- **Given data**:
---+---

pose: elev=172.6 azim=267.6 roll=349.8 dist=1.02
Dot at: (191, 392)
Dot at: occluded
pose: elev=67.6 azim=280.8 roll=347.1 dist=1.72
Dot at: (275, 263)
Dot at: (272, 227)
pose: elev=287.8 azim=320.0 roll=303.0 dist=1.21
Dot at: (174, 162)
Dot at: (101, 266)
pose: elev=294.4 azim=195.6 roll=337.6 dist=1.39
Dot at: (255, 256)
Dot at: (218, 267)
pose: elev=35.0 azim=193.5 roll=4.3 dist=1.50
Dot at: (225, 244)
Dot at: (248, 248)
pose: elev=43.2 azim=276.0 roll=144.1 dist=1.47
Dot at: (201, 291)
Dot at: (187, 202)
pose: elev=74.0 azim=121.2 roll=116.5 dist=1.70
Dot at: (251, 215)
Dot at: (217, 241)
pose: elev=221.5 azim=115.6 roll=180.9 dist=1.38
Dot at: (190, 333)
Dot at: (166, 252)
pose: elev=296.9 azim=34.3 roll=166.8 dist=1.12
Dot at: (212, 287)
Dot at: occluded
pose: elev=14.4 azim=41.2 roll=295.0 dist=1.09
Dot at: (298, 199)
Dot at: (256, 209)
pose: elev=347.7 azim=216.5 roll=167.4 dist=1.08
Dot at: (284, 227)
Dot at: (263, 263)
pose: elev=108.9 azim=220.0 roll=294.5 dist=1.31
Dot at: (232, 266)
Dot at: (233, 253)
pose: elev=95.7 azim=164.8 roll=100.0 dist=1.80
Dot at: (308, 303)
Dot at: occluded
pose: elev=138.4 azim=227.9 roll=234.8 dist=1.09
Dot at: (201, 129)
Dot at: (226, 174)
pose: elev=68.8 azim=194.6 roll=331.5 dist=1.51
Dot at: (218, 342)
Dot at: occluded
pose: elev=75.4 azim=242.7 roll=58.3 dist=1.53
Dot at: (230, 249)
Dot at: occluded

---+---

- **Short problem**:
Copy the lines above exactly, from first to last.

- **Response**:
pose: elev=172.6 azim=267.6 roll=349.8 dist=1.02
Dot at: (191, 392)
Dot at: occluded
pose: elev=67.6 azim=280.8 roll=347.1 dist=1.72
Dot at: (275, 263)
Dot at: (272, 227)
pose: elev=287.8 azim=320.0 roll=303.0 dist=1.21
Dot at: (174, 162)
Dot at: (101, 266)
pose: elev=294.4 azim=195.6 roll=337.6 dist=1.39
Dot at: (255, 256)
Dot at: (218, 267)
pose: elev=35.0 azim=193.5 roll=4.3 dist=1.50
Dot at: (225, 244)
Dot at: (248, 248)
pose: elev=43.2 azim=276.0 roll=144.1 dist=1.47
Dot at: (201, 291)
Dot at: (187, 202)
pose: elev=74.0 azim=121.2 roll=116.5 dist=1.70
Dot at: (251, 215)
Dot at: (217, 241)
pose: elev=221.5 azim=115.6 roll=180.9 dist=1.38
Dot at: (190, 333)
Dot at: (166, 252)
pose: elev=296.9 azim=34.3 roll=166.8 dist=1.12
Dot at: (212, 287)
Dot at: occluded
pose: elev=14.4 azim=41.2 roll=295.0 dist=1.09
Dot at: (298, 199)
Dot at: (256, 209)
pose: elev=347.7 azim=216.5 roll=167.4 dist=1.08
Dot at: (284, 227)
Dot at: (263, 263)
pose: elev=108.9 azim=220.0 roll=294.5 dist=1.31
Dot at: (232, 266)
Dot at: (233, 253)
pose: elev=95.7 azim=164.8 roll=100.0 dist=1.80
Dot at: (308, 303)
Dot at: occluded
pose: elev=138.4 azim=227.9 roll=234.8 dist=1.09
Dot at: (201, 129)
Dot at: (226, 174)
pose: elev=68.8 azim=194.6 roll=331.5 dist=1.51
Dot at: (218, 342)
Dot at: occluded
pose: elev=75.4 azim=242.7 roll=58.3 dist=1.53
Dot at: (230, 249)
Dot at: occluded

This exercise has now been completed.